--- PASSAGE FOR REVIEW Enclosed Below ---

When in the hospital you will have so many different people walking through your door wanting to poke and prod and just look at your various crevices and orifices. For the most part, this is legit, though sometimes you have to wonder. For example, if one person took my blood pressure 2 minutes ago, and they’re still in the room, why can’t you just use their numbers and leave the patient alone? I’m sure they’re told to do it anyway, so they can check off their checklist that they did indeed check the patient’s blood pressure, but there has to be a better way.
That’s not extreme, but you can forget about privacy… or modesty. Maybe that’s the real loss here, your modesty. I mean, you try to maintain some sense of dignity, but there comes a point where you feel like you want to throw your clothes off and yell, “Ok, here! Look at me!” Not that you seriously consider that, of course, but the thought does enter your mind.
Example: On my last full day the nurse’s aid comes in and asks if I’d like a “bath”. A “wipe bath” with sanitary baby wipes, it’s easier with less clean-up than sponges. Anyway, She seems surprised that I had had none since the morning before my surgery at home. I was never asked. <shrug>
I’m sensing maybe I should, and I was feeling a bit ripe, so we go for it. Missy and Vicki were visiting at the time. They left at my request, I still had that much say in who sees what. The nurse’s aid is a 22 year old who normally doesn’t work this floor, normally she’s in a rehab wing. This was the second day (not in a row) that she was my aid, and we had built up something of a casual rapport.

--- End of Enclosed PASSAGE FOR REVIEW ---
--- SUPPLIED MATERIAL Enclosed Below ---

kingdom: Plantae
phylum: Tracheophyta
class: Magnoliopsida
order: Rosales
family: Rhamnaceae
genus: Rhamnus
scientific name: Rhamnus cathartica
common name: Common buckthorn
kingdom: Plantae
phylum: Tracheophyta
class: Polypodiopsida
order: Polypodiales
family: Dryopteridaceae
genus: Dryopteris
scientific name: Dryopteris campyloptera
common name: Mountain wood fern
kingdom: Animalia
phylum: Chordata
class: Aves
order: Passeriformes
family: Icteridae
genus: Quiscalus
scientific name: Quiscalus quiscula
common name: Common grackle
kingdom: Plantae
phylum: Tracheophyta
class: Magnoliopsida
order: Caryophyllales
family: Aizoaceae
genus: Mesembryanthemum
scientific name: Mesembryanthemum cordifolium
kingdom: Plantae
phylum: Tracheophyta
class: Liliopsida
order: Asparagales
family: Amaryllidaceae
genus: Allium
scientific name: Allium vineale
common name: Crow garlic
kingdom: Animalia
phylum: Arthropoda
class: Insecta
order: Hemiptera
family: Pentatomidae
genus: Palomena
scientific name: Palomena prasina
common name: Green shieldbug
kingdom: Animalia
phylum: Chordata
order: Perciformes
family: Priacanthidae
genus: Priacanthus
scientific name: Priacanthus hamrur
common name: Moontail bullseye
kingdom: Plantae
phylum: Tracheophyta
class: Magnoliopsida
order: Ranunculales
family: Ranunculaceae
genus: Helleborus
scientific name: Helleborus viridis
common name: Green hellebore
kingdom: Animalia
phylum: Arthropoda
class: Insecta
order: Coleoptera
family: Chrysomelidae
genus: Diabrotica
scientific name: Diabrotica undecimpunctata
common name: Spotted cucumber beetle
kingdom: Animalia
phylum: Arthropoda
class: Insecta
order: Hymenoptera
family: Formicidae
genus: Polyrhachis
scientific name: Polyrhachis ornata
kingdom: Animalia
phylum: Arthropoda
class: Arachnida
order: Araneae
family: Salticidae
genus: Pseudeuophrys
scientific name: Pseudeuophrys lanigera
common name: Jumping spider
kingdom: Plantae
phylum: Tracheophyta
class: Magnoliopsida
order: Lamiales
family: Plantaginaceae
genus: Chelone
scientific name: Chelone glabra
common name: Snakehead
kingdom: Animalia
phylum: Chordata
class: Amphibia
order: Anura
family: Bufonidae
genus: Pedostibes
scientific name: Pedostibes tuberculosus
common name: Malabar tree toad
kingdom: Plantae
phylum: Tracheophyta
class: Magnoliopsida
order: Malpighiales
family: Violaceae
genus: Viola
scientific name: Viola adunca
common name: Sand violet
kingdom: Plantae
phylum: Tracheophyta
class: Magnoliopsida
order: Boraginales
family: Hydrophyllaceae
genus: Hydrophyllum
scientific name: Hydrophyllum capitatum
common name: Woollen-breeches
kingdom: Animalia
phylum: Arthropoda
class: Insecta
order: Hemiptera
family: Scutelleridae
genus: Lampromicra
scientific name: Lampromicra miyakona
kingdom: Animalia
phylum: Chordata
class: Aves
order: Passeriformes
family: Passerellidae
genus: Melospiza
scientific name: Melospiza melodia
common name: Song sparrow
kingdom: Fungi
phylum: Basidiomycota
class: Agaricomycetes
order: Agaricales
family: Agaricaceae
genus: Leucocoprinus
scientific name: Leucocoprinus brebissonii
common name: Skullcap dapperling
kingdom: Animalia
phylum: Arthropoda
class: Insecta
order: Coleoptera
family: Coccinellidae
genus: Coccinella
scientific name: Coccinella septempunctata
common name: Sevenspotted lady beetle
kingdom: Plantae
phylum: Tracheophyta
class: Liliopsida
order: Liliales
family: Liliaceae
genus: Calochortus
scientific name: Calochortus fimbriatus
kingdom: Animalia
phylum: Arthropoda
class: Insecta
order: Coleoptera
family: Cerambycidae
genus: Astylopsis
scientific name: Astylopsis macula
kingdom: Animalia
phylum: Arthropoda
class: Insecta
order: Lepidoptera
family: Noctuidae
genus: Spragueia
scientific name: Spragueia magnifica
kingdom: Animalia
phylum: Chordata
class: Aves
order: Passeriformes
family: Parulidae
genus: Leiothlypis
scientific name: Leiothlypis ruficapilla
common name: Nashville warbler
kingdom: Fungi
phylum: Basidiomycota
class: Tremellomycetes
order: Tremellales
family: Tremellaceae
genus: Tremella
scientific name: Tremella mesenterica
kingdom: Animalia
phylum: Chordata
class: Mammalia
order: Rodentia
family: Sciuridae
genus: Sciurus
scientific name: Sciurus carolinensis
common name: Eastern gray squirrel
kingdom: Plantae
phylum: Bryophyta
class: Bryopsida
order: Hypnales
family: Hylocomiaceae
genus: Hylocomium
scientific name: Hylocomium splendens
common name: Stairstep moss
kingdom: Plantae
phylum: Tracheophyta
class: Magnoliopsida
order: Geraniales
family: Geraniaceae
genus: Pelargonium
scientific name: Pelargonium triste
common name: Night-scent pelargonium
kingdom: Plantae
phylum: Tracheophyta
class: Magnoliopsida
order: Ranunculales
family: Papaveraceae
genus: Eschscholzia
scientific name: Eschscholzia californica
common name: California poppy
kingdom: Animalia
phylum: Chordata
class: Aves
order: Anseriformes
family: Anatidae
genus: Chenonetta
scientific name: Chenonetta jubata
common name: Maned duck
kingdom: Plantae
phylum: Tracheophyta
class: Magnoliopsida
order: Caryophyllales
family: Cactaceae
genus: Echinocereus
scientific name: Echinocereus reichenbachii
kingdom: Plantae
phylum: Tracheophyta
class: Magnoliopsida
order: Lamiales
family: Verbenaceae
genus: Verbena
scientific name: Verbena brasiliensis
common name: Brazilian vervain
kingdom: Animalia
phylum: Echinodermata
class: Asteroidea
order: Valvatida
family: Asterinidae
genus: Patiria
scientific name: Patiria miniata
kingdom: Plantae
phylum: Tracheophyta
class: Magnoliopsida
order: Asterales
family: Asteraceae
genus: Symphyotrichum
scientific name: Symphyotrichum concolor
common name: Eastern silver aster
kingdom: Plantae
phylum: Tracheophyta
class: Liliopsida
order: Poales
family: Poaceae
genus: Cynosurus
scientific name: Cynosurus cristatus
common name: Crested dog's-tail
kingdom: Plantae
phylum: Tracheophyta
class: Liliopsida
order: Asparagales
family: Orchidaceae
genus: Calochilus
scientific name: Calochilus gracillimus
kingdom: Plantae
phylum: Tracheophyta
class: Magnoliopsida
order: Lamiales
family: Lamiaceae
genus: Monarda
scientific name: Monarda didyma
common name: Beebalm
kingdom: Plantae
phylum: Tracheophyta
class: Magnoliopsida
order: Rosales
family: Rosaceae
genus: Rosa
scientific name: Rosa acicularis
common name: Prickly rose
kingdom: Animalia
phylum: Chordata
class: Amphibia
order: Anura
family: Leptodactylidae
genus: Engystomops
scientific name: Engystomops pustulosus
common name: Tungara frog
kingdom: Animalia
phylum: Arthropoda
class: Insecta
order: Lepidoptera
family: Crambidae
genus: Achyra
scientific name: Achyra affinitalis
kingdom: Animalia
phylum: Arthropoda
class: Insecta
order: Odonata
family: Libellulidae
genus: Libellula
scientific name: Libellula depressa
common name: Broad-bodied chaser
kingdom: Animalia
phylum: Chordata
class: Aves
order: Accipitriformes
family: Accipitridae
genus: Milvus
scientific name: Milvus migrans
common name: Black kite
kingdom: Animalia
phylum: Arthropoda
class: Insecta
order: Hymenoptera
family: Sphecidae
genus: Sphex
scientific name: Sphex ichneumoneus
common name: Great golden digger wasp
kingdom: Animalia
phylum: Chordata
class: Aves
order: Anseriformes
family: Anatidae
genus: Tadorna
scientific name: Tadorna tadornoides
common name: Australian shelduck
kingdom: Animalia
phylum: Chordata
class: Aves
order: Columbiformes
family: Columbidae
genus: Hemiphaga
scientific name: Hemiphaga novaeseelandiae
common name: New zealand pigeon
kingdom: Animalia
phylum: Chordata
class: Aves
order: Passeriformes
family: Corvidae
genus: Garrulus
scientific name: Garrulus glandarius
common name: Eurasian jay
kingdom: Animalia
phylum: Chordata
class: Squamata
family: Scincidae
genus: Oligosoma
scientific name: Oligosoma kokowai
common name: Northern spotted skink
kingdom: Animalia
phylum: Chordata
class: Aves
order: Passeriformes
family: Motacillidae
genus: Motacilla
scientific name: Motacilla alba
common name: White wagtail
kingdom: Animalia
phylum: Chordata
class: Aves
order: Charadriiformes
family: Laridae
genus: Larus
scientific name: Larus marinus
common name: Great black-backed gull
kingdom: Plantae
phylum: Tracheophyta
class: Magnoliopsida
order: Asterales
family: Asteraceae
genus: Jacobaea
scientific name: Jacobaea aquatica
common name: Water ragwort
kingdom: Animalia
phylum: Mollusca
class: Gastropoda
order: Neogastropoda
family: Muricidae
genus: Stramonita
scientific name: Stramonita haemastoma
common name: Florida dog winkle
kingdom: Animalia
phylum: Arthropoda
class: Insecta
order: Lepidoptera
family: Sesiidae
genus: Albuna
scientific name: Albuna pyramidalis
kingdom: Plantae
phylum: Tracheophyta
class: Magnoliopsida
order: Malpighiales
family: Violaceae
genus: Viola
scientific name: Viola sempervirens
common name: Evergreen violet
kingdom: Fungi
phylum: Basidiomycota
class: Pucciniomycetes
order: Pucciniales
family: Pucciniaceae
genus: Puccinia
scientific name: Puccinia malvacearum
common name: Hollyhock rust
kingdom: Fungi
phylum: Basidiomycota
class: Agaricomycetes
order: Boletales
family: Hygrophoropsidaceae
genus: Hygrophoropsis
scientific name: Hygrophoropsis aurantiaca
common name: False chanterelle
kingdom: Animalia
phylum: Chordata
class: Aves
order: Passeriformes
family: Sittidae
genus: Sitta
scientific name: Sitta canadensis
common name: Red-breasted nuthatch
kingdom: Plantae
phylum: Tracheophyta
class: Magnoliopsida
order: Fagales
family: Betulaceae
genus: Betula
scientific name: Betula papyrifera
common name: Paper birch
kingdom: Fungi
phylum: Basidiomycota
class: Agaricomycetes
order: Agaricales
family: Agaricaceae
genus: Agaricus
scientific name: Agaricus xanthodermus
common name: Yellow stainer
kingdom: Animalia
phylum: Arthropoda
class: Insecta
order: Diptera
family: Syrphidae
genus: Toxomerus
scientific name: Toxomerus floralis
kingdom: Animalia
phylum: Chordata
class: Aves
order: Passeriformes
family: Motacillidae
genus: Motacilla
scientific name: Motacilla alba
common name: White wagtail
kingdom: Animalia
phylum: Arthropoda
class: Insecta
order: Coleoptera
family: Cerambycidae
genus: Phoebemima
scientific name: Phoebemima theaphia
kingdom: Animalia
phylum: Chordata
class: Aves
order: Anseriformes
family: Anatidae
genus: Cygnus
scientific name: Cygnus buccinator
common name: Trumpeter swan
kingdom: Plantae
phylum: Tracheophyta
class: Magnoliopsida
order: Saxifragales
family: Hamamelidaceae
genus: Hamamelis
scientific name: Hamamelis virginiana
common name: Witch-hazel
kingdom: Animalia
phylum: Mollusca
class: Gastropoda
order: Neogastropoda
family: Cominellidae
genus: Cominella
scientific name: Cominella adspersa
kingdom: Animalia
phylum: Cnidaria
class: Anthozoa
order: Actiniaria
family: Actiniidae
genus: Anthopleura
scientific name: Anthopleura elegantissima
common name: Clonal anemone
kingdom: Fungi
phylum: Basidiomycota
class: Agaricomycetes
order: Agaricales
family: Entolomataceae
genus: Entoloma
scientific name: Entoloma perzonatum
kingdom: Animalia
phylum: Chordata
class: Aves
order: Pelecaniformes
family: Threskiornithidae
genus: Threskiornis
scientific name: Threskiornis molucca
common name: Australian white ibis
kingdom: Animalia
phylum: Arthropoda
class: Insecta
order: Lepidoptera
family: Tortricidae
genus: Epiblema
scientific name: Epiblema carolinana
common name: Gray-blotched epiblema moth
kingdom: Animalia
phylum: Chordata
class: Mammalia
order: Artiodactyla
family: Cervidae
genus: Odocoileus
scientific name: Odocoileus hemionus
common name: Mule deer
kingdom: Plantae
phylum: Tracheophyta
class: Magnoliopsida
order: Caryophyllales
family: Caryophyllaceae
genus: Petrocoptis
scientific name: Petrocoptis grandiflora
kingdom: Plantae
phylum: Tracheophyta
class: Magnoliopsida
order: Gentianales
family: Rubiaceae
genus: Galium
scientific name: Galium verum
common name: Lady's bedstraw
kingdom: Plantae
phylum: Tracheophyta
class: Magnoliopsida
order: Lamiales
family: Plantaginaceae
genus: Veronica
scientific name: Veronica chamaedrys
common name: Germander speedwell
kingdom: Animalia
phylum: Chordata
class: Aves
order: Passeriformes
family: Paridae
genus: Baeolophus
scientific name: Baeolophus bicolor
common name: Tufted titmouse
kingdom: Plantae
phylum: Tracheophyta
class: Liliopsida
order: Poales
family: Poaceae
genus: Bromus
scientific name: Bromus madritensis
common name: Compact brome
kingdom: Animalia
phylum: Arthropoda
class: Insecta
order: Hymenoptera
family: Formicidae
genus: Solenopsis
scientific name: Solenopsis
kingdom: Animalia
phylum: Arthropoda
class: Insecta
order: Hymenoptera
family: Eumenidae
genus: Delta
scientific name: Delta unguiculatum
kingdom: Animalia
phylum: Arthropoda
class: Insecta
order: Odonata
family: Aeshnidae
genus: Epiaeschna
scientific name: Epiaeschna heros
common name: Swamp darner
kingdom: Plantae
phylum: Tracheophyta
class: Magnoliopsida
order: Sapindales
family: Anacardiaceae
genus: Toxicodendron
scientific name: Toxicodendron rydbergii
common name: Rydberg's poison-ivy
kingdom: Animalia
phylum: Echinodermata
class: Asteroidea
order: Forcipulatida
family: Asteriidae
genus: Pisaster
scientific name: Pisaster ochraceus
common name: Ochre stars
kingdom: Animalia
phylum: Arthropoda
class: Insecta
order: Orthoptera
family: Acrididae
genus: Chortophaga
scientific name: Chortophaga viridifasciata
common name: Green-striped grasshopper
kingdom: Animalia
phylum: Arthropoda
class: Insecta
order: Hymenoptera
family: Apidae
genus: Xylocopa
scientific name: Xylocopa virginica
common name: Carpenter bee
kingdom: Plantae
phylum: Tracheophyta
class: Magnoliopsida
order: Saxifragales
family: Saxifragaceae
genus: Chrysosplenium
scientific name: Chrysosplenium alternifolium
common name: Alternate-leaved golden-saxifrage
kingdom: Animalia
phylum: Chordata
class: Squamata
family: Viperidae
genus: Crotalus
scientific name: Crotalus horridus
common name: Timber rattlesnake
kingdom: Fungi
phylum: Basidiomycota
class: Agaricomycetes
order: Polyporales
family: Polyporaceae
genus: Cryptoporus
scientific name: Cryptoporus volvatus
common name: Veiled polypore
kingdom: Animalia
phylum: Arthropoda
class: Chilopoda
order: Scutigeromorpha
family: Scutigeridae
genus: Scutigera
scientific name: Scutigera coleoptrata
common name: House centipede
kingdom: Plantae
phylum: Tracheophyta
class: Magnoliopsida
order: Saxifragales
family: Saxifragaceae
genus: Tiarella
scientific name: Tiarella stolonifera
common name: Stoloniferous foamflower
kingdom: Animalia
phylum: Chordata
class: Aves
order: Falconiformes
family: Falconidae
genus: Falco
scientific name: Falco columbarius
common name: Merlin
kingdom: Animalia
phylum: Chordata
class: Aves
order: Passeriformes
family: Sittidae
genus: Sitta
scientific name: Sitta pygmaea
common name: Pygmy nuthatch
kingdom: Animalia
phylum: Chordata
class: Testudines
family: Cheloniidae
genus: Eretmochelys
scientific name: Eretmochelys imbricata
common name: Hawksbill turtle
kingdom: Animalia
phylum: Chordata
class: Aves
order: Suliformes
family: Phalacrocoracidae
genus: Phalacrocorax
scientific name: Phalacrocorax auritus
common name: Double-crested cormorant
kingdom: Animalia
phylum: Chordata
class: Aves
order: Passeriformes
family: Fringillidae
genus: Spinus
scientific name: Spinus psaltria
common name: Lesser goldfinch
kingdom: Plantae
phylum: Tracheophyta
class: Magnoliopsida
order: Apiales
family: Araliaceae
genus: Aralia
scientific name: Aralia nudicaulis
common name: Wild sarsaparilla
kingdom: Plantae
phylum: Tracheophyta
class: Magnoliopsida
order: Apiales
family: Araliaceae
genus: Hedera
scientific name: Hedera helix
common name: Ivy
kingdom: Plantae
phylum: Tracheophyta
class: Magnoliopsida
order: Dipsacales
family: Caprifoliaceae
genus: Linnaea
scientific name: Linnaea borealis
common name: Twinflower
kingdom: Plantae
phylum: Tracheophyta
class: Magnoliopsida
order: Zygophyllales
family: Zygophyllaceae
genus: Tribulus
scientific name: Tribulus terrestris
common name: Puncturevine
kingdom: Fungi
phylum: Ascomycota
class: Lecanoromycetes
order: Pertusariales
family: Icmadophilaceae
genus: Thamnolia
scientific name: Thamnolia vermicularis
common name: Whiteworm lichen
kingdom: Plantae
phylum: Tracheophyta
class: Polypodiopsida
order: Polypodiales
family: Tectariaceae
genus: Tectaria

--- End of Enclosed SUPPLIED MATERIAL ---

**TASKS AND EXERCISES:**
A – Retype the part of the hospital post that begins at the words "That’s not extreme, but" and stops after "enter your mind.".
B – According to the hospital post, how old is the nurse's aid who offers the bath?
None of the material is needed for this work.

**EXPECTED OUTPUTS:**
A –
That’s not extreme, but you can forget about privacy… or modesty. Maybe that’s the real loss here, your modesty. I mean, you try to maintain some sense of dignity, but there comes a point where you feel like you want to throw your clothes off and yell, “Ok, here! Look at me!” Not that you seriously consider that, of course, but the thought does enter your mind.

B – She is 22 years old.